New MasterJet Pro headbox concept for specialty papers
Decorative paper for hard-wearing laminate flooring and furniture requires distinctive properties. A close cooperation between Voith and Felix Schoeller has led to a manufacturing breakthrough for this particular specialty grade.
Hard to believe, perhaps, but at the heart of the most hard-wearing, water- and scratch-resistant laminate flooring is a thin layer of décor paper. The most attractive designs require a specialty paper that meets the highest demands, and not just for appearances. Absolute smoothness, easy impregnability, and high resistance to mechanical and chemical loads are all necessary properties of such paper.
“Getting there requires a superior manufacturing process, quite different to other paper grades,” says Michael Haffke, technology manager at the Osnabrück mill of the Felix Schoeller Group, the renowned specialty paper manufacturer based in Germany. The customers of Felix Schoeller require a quality of paper that can be impregnated with a special resin to create the core of the high-pressure laminate. How the paper behaves in this step is important to the final results. “Any waviness in the paper structure and the quality suffers. When you get it right, the results are stunning,” explains Haffke. Thanks to a close cooperation with Voith, Felix Schoeller has most definitely got it right.
Over the years, as the machines speeded up, getting their décor paper to continue to lie absolutely flat became an issue. Felix Schoeller called on Voith for their expertise and support. Reinhard Leigraf, Process Technology Engineer for Special Papers at Voith, was in charge of the investigative process. Using light analyses, Felix Schoeller and Voith found the root cause. “The problem came from the heart of the paper machine: The turbulence generator within the headbox,” says Leigraf.
To understand where the problem stems from, it helps to take a closer look at décor paper for laminate flooring. Achieving the high opacity level needed to cover the underlying layers in laminate requires a lot of titanium dioxide.
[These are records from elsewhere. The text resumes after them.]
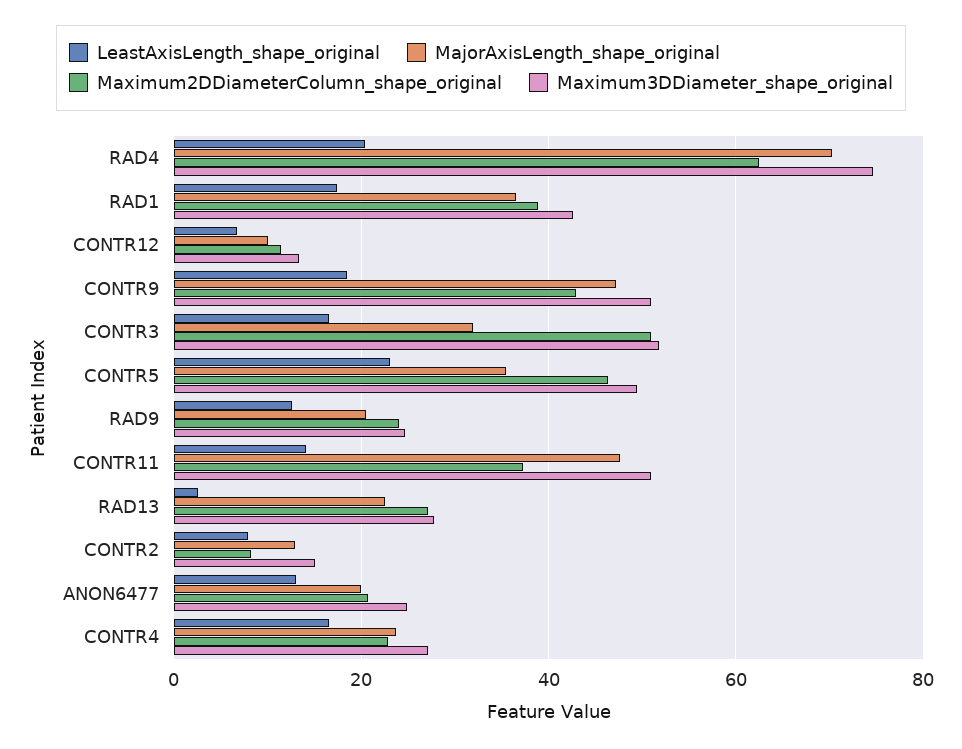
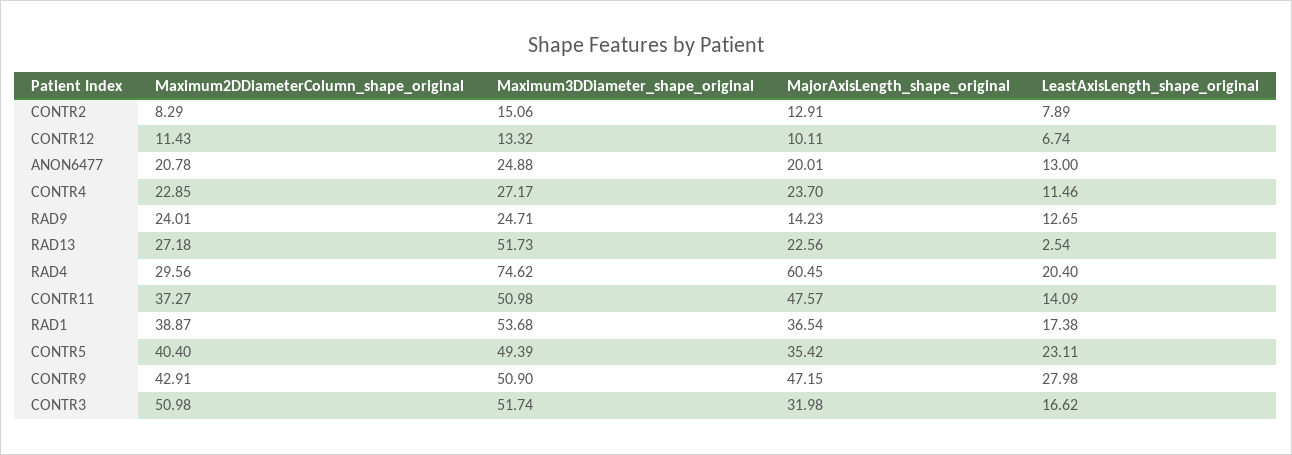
MajorAxisLength_shape_original, RAD4: 70 -> 60.45
Maximum2DDiameterColumn_shape_original, RAD4: 62 -> 29.56
Maximum3DDiameter_shape_original, RAD1: 42 -> 53.68
LeastAxisLength_shape_original, CONTR9: 18 -> 27.98
Maximum2DDiameterColumn_shape_original, CONTR5: 46 -> 40.4
MajorAxisLength_shape_original, RAD9: 20 -> 14.23
Maximum3DDiameter_shape_original, RAD13: 28 -> 51.73
LeastAxisLength_shape_original, CONTR4: 16 -> 11.46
In decorative paper, 20% to 40% is necessary. Other specialty grades use maybe 10% to 15% of a much cheaper clay. The better you can distribute this titanium oxide, the less is needed.
But it is not just about cost-efficiency – it also has to be achieved without compromising paper quality. This is why the design and functionality of the turbulence generator define the lasting outcome on the finished flooring.
“Paper with this high amount of titanium dioxide has a very different rheology to graphic paper. We found that it is not good to have too much turbulence in the headbox for décor paper,” explains Leigraf. “So we designed a brand-new one, the MasterJet Pro with ModuleJet.” The adaptions to the headbox resulted in a more homogeneous distribution of fibers in the sheet and the desired quality of paper at the reel with a very good basis weight profile.
“This unique headbox design made such a difference to our production that we have since ordered another two,” confirms Hans-Christoph Gallenkamp, COO Felix Schoeller Group. A happy customer makes a happy supplier. And as Leigraf stresses, the same solution is now available for all manufacturers of décor paper: “By solving a tricky problem for one partner, we opened up new opportunities for all manufacturers of décor paper.” And not just for laminate flooring: the same advantages are achieved for furniture surfaces and kitchen cabinet panels. Since the new design was launched, more than eight orders have been placed from various manufacturers.